On 10 March 2005 in Thohoyandou, the appellant, who was 20 years old, offered a 6-year-old girl sweets when she was on her way from school. When she refused out of fear the sweets were poisoned, the appellant grabbed and dragged her into a nearby orchard where he undressed and raped her. A young man was drawn to the scene by the complainant's cries and the appellant fled. The appellant handed himself over to police the next day when he heard they were looking for him. He pleaded not guilty on 4 October 2005, was convicted on 5 October 2005, and sentenced to life imprisonment on the same day. He had been in custody for close to seven months as an awaiting trial prisoner. The appellant was 20 years old at the time of the offence, lived at home with his large family, worked temporarily washing cars at a local school and contributed his income to his family. He suffered from asthma and had no relevant previous convictions. The medical examination showed a bruise on the labia minora, partial tear of the hymen and a bit of blood, but no other physical injuries. No pre-sentence report was obtained and no assessment was made of the impact of the crime on the complainant or her family.
The appeal was upheld. The sentence of life imprisonment imposed by the trial court was set aside and substituted with a sentence of 20 years' imprisonment, antedated to 5 October 2005.
The binding legal principles established are: (1) Before imposing a prescribed minimum sentence under section 51 of the Criminal Law Amendment Act, a sentencing court is obliged to investigate and determine whether substantial and compelling circumstances exist that justify a deviation from the prescribed sentence; (2) It is incumbent upon a court in every case to assess, upon consideration of all circumstances of the particular case, whether the prescribed sentence is proportionate to the particular offence, which consists of all factors relevant to the nature and seriousness of the criminal act itself, as well as all relevant personal and other circumstances relating to the offender; (3) If a court is satisfied that a lesser sentence is called for in a particular case, the court is bound to impose that lesser sentence; (4) While youthfulness is not per se a substantial and compelling factor for offenders who have attained the age of 18 years, it often will be, particularly when other factors are present, and a court cannot lawfully discharge its sentencing function by disregarding youthfulness when imposing life imprisonment; (5) A sentencing court must receive sufficient evidence to inform itself as to the proper sentence, and if parties fail to adduce such evidence, the court is obliged to take steps to receive it; (6) The traditional factors considered when imposing sentence must still be taken into account in determining whether substantial and compelling circumstances are present; and (7) There are different degrees of seriousness even in cases where life imprisonment is the prescribed minimum sentence, and courts must consider all factors before imposing sentence.
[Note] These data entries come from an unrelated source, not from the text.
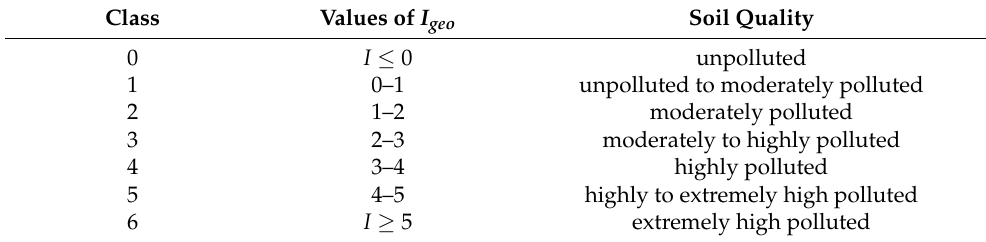
Table 4. Division of class for Geo-accumulation index according to Muller, 1979 [57]. Class Values of I geo Soil Quality 0 I ≤ 0 unpolluted 0–1 unpolluted to moderately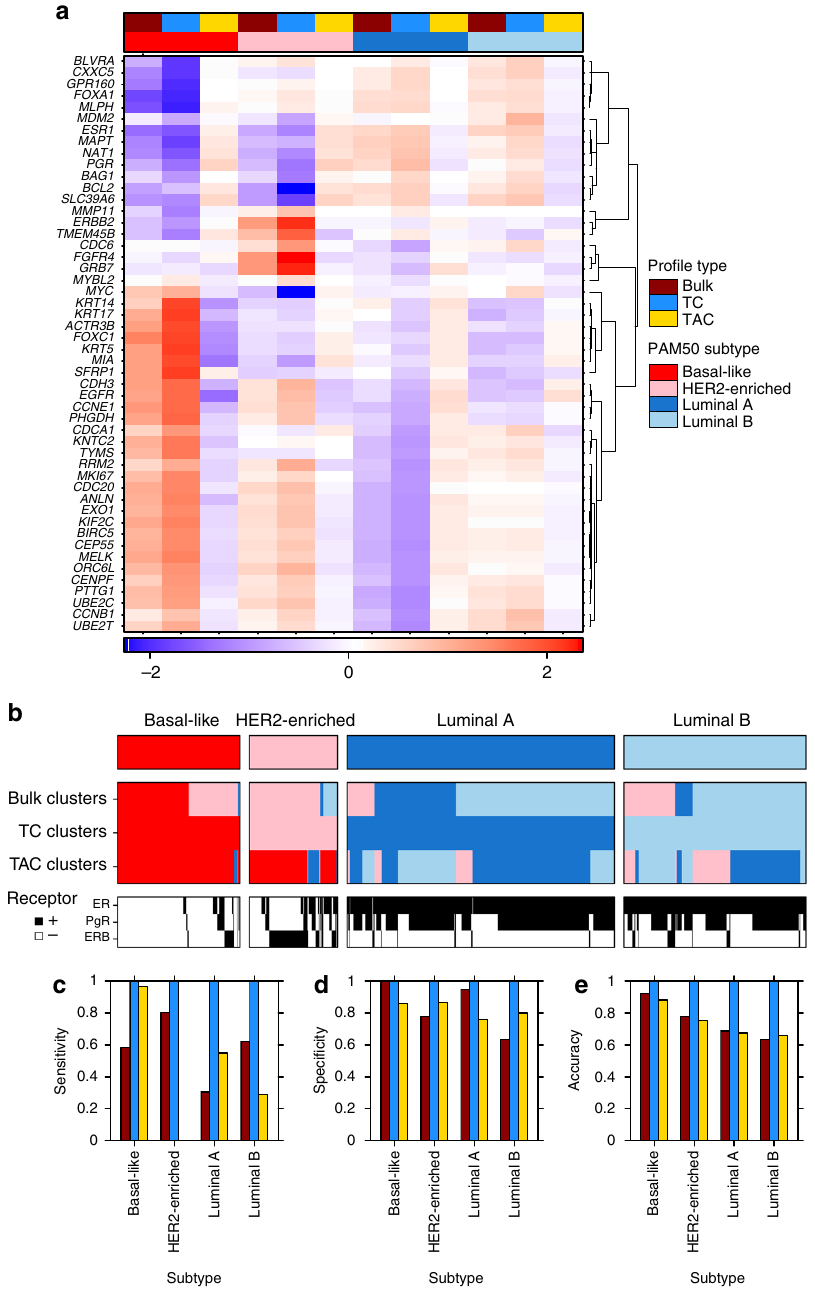
Fig. 2 PAM50 associations. For genes in the PAM50 biomarker, columns compare the average mRNA abundance for patients of each subtype. The mRNA abundance for each gene are scaled across all patient pro fi les for each pro fi le type a . Concordance between PAM50 subtypes and patients clusters based on highly variant genes (genes with standard deviation > 1.0 in at least one mRNA abundance type) are shown in b . PAM50 classi fi cations in the top bar are from the METABRIC paper. Receptor status of ERB, PgR and ER are also shown for each patient. Statistics describing classi fi cation alignment are shown in c , d and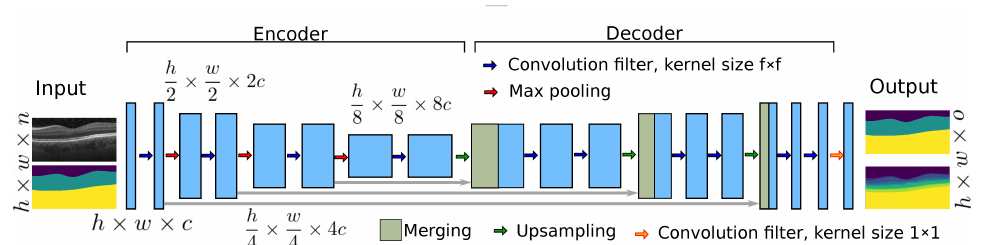
Figure 3. The general architecture of the proposed compressed U-Net. RS-net and IS-Net both have the same architecture with different channel depth c , kernel size f , number of input channels n and number of output classes o .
The court made several non-binding observations: (1) That ordinarily a matter would be remitted to the trial court to gather necessary information to sentence afresh, but due to the passage of nine years, obtaining a pre-sentence report or accurate impact study would not be feasible, and in the interests of justice it was appropriate to sentence with the limited information available; (2) That the fact no impact report was obtained does not detract from the severity of rape of a 6-year-old and it can be accepted the complainant suffered psychological harm; (3) That it was fortuitous the rape was interrupted, otherwise injuries might have been much more serious and psychological harm more severe if the attack was prolonged; (4) That the appellant's contribution of his income to his large family might be indicative that he is a useful member of society who fulfills his obligations to his family and thereby to society; (5) That the appellant's indication through his legal representative that he would not place himself in a similar position again was noted; and (6) The court cited with approval the principle that life imprisonment is the heaviest sentence a person can be legally obliged to serve and an accused must not be subjected to the risk that substantial and compelling circumstances are held to be absent on inadequate evidence.
This case is significant in South African sentencing jurisprudence for several reasons: (1) It reinforces the mandatory duty of sentencing courts to properly investigate and determine whether substantial and compelling circumstances exist before imposing minimum sentences under section 51 of the Criminal Law Amendment Act; (2) It emphasizes that courts must always assess whether prescribed minimum sentences are proportionate to the particular offence, considering all circumstances of the criminal act, the offender, and relevant personal circumstances; (3) It clarifies the approach to youthfulness of offenders who have attained the age of 18 years, confirming that while no longer a per se substantial and compelling factor, youthfulness often will be, particularly when other factors are present, and that courts cannot disregard youthfulness when imposing life imprisonment as it would deny the offender human dignity and the capacity for redemption; (4) It demonstrates the appellate court's willingness to intervene and substitute sentence where trial courts fail to properly apply the sentencing framework; (5) It reinforces that even in serious rape cases involving young children, courts must carefully weigh all aggravating and mitigating factors and that there are different degrees of seriousness even where life imprisonment is the prescribed minimum; and (6) It serves as a reminder that custodial sentences are not merely numbers and familiarity with life imprisonment must never blunt appreciation of its profound consequences.